PROBLEM DESCRIPTION: Summarize the article about Lily and Zhenya Goncharov's aid efforts for Ukraine in two sentences.

SOURCE DOCUMENT:
* * *

Lily (left) and Zhenya Goncharov say they are on the phone “day and night” with friends and family dealing with the unrest in Ukraine. Contributed photo.

“We’re doing this for the people, it’s not about us,” the couple emphasizes. “[The war] seems to be escalating by the hour and these are our people, and we can’t just sit and watch.”

“I can’t control the political world, I just want my people to be safe,” Zhenya added. 

On calls to Lviv, he can hear explosions in the background. He and Lily have Instagram photos of bullet holes in their friends’ windshields. They have gotten calls directly from people trapped in basements, asking to be rescued. 

The couple has been sending bulletproof vests and other critical lifesaving needs to civilians risking their lives to help other civilians — like delivery truck drivers going into dangerous areas and rescuers trying to get bombing victims out of the rubble. 

“None of the supplies are trickling down to the civilians, and there are critical areas full of civilians,” Lily described. “Even the military doesn’t have enough of this equipment. Every delivery we make through our efforts goes to a specific person to make sure it gets to the right place.”

Almost immediately after each delivery, Lily and Zhenya begin receiving text messages of “thank you” and photos of civilian friends and family wearing the bulletproof vests and helmets.

The couple’s efforts started shortly after the war in Ukraine began on Feb. 22. They talked to family and friends about helping. They used their own savings accounts and began posting messages on social media. Once $50,000 was raised, they were able to purchase 200 bulletproof vests from a store in Sacramento and get them sent to Ukraine.

* * *

SUPPLIED DATA:

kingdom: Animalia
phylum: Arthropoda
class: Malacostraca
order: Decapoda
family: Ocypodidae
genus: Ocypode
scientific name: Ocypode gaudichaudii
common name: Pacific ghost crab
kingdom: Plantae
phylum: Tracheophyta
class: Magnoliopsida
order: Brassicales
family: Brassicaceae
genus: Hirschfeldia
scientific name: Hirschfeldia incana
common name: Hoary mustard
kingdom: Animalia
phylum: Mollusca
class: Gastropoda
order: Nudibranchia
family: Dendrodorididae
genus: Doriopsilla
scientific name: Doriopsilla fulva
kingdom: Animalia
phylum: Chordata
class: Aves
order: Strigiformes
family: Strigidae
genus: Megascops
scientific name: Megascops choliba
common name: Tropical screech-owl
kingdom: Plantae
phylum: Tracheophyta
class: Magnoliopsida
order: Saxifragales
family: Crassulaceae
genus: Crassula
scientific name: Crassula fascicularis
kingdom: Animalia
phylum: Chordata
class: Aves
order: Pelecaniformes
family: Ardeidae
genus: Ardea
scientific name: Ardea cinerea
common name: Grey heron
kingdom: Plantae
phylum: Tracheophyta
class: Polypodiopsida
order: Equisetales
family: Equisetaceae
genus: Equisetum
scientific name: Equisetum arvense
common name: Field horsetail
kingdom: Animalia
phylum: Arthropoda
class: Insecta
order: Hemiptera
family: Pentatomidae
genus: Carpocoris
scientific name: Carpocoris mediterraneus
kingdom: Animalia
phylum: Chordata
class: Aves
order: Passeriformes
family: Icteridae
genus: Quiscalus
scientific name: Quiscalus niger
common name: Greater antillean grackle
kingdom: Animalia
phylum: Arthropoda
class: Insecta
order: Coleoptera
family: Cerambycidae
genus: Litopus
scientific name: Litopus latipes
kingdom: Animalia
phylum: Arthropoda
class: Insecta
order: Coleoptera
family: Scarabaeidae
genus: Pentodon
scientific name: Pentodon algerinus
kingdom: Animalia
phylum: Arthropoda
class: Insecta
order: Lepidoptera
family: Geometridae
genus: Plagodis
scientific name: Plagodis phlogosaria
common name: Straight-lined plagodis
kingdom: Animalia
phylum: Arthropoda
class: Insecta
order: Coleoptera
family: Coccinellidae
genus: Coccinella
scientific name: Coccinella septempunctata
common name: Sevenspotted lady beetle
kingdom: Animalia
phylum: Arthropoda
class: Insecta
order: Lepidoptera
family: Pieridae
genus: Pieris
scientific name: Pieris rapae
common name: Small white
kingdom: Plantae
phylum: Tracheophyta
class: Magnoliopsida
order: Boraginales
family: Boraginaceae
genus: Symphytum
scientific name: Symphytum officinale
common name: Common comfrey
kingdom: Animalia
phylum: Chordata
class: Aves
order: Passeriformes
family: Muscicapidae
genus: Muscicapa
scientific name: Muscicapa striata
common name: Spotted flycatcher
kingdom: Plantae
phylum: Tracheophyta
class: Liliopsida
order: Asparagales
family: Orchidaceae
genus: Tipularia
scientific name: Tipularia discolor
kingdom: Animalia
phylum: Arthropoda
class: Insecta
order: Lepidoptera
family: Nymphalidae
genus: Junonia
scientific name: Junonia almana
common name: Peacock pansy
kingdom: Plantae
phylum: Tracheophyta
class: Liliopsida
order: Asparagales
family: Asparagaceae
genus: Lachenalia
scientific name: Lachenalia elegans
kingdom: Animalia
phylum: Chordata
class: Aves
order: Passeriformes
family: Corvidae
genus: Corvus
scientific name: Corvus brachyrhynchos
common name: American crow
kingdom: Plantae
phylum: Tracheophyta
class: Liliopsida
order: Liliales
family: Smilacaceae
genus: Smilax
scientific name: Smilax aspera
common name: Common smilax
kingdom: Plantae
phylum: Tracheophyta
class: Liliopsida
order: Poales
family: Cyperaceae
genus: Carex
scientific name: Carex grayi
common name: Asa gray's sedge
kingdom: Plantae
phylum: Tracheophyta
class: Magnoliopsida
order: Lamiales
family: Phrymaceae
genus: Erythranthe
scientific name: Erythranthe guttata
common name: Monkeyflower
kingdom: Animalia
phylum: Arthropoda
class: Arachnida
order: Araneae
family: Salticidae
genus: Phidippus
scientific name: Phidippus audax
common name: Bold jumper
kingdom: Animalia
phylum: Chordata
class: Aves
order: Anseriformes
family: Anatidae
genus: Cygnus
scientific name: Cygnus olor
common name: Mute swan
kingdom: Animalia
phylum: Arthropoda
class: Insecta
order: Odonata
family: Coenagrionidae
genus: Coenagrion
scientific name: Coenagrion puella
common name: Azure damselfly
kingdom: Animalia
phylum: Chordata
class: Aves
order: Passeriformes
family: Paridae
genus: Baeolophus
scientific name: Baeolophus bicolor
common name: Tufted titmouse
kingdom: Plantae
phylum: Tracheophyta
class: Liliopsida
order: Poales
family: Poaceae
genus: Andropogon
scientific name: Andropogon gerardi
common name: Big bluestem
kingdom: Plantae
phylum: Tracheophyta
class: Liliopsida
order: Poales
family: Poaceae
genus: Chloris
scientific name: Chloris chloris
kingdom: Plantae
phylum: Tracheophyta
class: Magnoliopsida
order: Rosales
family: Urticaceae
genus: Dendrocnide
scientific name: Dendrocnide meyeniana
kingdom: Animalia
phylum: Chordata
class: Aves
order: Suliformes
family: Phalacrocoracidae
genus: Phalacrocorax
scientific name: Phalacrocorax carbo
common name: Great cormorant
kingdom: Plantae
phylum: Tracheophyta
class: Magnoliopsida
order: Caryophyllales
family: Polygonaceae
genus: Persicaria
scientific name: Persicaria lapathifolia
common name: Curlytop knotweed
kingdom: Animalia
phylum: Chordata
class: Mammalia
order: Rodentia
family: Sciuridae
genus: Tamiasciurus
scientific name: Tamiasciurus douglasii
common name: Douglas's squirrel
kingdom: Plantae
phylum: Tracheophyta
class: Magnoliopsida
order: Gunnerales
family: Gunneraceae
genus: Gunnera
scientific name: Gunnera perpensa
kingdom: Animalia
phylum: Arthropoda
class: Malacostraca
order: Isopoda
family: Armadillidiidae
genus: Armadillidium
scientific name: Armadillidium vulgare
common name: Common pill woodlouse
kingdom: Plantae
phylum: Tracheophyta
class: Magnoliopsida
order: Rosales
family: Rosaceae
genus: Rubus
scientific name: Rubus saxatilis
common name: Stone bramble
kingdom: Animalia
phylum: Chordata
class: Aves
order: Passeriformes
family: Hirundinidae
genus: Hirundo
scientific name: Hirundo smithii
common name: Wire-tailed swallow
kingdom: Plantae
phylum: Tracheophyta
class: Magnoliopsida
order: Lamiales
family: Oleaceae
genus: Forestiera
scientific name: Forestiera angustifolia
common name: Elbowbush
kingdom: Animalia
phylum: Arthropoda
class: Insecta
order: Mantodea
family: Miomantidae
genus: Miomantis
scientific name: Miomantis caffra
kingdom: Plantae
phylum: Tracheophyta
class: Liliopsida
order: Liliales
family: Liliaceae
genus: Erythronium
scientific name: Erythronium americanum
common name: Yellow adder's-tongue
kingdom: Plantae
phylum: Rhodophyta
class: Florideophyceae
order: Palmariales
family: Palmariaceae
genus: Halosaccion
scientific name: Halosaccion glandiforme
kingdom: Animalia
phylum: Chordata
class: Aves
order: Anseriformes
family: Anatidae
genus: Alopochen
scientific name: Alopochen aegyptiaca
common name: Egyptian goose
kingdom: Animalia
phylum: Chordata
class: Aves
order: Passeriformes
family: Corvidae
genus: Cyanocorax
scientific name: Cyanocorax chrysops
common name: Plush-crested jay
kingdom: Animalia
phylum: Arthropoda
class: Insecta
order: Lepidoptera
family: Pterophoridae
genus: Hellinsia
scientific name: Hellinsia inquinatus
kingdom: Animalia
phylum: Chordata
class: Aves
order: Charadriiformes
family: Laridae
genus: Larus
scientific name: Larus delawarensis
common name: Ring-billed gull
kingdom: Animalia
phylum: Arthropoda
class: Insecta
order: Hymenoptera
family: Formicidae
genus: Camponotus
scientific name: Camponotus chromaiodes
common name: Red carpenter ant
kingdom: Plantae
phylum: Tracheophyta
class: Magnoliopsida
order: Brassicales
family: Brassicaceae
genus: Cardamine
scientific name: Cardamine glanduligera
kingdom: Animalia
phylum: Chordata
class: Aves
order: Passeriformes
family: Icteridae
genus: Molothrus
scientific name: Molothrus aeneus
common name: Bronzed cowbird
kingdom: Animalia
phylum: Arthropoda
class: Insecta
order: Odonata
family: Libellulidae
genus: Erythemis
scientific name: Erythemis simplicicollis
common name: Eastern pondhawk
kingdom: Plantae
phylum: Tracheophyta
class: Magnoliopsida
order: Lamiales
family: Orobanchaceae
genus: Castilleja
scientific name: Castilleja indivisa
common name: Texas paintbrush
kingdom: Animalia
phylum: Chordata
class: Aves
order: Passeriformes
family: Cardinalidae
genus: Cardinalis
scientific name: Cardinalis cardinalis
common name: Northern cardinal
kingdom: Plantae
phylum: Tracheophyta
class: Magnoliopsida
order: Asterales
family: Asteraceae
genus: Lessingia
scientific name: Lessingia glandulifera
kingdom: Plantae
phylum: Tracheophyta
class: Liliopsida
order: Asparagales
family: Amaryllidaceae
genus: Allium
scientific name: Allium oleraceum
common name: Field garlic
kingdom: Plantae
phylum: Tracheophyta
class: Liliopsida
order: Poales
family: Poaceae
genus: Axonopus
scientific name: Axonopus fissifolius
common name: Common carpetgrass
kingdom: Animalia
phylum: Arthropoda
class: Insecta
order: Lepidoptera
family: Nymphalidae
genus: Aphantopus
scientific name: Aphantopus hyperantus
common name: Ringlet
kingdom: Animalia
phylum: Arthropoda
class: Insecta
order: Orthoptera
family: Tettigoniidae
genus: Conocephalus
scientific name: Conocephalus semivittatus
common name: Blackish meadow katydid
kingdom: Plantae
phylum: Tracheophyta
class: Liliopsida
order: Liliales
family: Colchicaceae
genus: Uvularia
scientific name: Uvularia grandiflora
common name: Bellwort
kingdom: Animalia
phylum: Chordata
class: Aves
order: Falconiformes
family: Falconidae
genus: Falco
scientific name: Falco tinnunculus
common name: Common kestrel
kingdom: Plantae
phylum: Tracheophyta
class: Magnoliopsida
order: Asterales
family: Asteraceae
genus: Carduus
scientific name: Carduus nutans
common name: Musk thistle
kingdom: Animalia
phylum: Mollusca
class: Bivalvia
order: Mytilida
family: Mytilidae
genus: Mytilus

* * *

FINAL RESULT: Lily and Zhenya Goncharov, who are on the phone day and night with friends and family in Ukraine, have been sending bulletproof vests and other lifesaving supplies to civilians who risk their lives helping others, with each delivery going to a specific person. Shortly after the war began, they used their own savings and posted on social media, and once $50,000 was raised they bought 200 bulletproof vests from a store in Sacramento and had them sent to Ukraine.